Por volta de 1940, João Peretti dava-me uma merenda em sua casa de Caxangá, no Recife (516). Serviço de velha porcelana brasonada, cristais da Boêmia, vinhos franceses, conjunto delicado de coisas deliciosas. Estavam presentes D. João de Orleans e Bragança, Públio Dias e Guilherme Áuler, médicos e eu. João Peretti avisou-nos haver um famoso pé-de-moleque, feito com os rigores da tradição pernambucana. O criado, negro, alto, sisudo, obedecia aos olhares e gestos discretos do anfitrião. Bandeja com infinidade de queijos da França, Itália, Holanda, Portugal. Pusemos um pedaço no prato. O telefone toca e Peretti foi atender. O criado, impossível e grave, olhou-nos com surpresa e, sem vacilar, serviu-nos de uma vasta tora do "pé-de-moleque" junto ao mais aristocrático dos queijos franceses. Não compreendia queijo sem mais alguma coisa. Volta Peretti, com seu ar de gentil-homem apressado, e vê nos nossos pratos o queijo e o "pé-de-moleque", hurlaient de se trower ensemble, e ergue lentamente os braços para o alto, num mudo desespero irreprimível.
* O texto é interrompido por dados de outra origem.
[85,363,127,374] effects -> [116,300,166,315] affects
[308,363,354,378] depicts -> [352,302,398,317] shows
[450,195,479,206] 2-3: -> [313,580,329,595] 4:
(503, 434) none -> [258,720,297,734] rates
Rimos o resto da tarde. E brasileiramente não dispensamos de comer o queijo com o pé-de-moleque e Bourgogne.

A cozinha da Itália, nos seus pratos mais populares e tradicionais, o básico macarrão e parentes na espécie, integrou-se na alimentação normal brasileira, caminhando sempre para uma maior expansão no gosto coletivo. Prisioneiro em Santa Helena, dizia Napoleão em 1819 ao dr. Antommarchi seus pratos favoritos. Eram todos italianos, de Gênova, Milão, Córsega. Não mencionou uma única iguaria de sua pátria, oficial e querida. O corso de Ajaccio vencia o Imperador dos Franceses.